Employees have the right to make a reasonable request to be
accompanied by another employee or a trade union official of their
choice at the meetings. Companions do not have the right to
answer questions put to the employee but can otherwise take an
active role during a meeting. Compensation can be awarded
where the right is infringed.
In addition to complying with the compulsory dispute resolution
procedures an employer must be able to show that it acted
reasonably in all the circumstances (including its size and
administrative resources). Fair and objective criterion and a
consistent approach are key factors. A paper trail that
confirms what an employer did is normally crucial to defending a
claim.
Where an employee is selected as being potentially redundant,
subject to consultation, after the employer has applied its
objective criterion to the pool of staff that were at risk,
difficult questions often arise about how much information should
be disclosed to the employee to explain their
selection.
Based on recent case decisions my advice in such situations
is:
- Enclose details of the individual’s own scores with the Step 1
letter
- Enclose a schedule of the other pool employees’ total scores
but on an anonymised basis with the Step 1 letter.

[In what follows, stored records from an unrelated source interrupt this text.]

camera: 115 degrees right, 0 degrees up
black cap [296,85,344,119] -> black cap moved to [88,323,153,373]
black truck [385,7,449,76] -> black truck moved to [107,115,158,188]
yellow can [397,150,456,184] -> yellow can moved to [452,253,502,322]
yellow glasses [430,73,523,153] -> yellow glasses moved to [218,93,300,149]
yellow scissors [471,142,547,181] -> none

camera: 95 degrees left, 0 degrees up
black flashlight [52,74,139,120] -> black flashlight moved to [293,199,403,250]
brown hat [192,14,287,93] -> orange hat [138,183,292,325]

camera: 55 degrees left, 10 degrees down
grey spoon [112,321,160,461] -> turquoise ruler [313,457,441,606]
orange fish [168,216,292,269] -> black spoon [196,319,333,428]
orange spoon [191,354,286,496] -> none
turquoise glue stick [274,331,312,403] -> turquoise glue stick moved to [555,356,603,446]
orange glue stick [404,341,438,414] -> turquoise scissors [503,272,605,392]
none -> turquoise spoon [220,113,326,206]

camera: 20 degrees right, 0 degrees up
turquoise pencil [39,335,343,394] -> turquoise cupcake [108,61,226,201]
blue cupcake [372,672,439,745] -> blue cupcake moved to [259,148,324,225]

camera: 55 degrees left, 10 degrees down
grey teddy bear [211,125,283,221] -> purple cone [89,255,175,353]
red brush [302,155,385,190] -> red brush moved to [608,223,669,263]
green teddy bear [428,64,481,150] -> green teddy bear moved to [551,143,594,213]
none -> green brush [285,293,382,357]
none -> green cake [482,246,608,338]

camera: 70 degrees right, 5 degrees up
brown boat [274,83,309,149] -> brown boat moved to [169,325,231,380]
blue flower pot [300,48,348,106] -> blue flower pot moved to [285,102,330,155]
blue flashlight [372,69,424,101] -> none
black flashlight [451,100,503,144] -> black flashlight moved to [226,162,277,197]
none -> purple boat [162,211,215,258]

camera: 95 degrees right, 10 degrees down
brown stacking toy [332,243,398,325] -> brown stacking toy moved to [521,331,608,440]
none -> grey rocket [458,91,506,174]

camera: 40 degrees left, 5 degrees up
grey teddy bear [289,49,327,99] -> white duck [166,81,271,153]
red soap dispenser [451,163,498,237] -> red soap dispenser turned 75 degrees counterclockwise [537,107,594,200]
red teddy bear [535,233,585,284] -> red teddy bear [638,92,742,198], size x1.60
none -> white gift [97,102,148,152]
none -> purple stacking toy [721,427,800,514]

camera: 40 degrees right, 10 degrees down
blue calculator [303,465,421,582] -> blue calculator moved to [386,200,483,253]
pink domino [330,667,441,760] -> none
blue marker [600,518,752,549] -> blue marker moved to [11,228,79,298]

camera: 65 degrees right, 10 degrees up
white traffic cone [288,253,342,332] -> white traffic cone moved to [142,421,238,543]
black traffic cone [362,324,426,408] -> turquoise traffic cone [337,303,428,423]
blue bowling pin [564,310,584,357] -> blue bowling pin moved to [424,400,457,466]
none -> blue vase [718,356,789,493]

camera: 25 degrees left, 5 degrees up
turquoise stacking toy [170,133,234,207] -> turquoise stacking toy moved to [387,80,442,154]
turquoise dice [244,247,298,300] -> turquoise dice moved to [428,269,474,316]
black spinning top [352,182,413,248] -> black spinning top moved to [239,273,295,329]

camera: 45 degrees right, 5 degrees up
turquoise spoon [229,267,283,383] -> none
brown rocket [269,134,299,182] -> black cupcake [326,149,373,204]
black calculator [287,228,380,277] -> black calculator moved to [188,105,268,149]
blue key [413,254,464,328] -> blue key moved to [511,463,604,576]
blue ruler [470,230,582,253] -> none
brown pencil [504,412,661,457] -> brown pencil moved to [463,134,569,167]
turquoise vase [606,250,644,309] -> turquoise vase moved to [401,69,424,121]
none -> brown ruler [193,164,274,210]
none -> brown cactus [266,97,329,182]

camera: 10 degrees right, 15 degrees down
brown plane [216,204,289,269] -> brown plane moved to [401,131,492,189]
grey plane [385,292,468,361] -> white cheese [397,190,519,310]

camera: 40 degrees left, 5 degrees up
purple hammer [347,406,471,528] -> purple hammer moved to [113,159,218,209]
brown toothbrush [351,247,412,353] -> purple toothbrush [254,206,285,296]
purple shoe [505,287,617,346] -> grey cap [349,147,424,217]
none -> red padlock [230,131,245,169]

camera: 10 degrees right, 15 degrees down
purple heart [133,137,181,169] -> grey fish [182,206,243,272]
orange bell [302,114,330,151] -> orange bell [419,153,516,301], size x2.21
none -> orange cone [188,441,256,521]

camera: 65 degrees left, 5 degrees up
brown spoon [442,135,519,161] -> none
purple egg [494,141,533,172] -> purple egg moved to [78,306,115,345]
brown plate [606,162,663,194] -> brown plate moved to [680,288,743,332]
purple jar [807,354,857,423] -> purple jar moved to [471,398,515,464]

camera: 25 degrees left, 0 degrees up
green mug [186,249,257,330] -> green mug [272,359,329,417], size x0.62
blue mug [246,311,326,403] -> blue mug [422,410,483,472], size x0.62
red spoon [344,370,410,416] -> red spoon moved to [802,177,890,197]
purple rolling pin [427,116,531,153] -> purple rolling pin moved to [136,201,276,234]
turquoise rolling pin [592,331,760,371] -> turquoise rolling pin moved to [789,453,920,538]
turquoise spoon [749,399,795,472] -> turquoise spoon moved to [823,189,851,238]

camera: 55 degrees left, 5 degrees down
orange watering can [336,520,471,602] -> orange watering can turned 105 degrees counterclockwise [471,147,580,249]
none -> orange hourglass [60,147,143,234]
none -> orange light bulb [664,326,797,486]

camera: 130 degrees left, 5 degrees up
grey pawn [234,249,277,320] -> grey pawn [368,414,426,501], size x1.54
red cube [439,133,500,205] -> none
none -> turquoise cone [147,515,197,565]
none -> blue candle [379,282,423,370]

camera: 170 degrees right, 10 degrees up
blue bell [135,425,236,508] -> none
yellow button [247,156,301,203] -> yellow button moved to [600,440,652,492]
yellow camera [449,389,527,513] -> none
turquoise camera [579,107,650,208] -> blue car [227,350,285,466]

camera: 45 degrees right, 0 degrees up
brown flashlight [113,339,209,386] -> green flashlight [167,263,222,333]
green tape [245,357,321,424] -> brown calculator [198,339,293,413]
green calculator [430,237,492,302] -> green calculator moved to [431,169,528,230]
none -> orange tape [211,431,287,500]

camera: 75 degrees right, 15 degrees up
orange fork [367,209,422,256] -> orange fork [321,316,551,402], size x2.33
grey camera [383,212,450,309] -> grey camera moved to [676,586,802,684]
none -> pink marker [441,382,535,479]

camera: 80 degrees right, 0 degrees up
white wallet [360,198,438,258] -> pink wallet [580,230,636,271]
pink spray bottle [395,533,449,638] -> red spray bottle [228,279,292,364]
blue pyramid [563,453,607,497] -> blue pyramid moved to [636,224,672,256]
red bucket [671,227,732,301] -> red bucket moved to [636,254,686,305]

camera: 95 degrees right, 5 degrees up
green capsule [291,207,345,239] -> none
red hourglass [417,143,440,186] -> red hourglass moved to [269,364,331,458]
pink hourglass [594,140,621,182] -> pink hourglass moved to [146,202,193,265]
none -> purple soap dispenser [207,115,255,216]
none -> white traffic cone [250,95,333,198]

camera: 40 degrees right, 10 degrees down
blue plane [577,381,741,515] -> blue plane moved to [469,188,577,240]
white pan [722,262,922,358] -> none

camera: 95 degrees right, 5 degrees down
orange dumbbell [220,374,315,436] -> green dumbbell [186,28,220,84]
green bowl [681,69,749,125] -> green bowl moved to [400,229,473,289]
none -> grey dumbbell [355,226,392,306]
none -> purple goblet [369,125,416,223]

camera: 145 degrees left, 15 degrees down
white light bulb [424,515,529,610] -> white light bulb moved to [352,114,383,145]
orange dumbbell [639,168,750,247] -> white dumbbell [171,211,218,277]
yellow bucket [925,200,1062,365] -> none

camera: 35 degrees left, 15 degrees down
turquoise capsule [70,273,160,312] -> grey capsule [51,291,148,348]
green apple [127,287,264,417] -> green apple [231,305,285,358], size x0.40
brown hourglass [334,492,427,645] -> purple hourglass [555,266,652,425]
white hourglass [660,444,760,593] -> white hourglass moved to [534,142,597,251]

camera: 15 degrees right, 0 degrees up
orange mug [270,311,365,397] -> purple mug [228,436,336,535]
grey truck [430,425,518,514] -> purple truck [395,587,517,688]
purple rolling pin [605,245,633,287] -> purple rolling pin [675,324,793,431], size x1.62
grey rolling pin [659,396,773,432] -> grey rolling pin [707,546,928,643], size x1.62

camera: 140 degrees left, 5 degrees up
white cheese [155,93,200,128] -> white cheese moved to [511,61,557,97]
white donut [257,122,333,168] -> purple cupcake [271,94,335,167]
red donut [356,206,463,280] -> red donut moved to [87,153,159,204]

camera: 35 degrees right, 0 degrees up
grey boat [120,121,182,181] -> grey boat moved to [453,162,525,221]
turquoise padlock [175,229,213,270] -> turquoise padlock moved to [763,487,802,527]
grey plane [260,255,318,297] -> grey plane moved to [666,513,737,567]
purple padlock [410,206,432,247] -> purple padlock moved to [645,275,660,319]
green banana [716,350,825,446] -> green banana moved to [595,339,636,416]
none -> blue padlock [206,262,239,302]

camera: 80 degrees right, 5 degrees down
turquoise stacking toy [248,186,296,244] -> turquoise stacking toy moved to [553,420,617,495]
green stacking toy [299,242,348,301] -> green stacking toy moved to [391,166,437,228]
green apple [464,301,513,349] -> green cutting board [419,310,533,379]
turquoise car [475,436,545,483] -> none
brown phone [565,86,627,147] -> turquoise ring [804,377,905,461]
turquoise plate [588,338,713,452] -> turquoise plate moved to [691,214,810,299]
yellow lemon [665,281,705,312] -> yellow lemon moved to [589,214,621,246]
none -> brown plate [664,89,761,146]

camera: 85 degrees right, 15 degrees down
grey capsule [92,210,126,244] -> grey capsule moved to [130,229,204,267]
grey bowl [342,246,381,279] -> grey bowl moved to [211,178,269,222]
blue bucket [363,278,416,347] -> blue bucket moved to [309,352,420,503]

This is slightly more cautious than the cases suggest but should
provide you with substantial protection and has the benefit of
allowing for any scoring mistakes to be picked up during the
consultation stage rather than at the Employment Tribunals.
The legal landscape looks set to change on 6 April 2009.
The compulsory dispute resolution regulations will probably be
abolished that day and be replaced by a new Acas Code of
Practice. The draft Acas Code of Practice applies to
disciplinary and grievance procedures only and redundancy and fixed
term contracts are stated as being beyond its scope. The
extent to which Employment Tribunals apply the principles in the
current procedures to redundancies from 6 April 2009 remains to be
seen but is likely to be significant.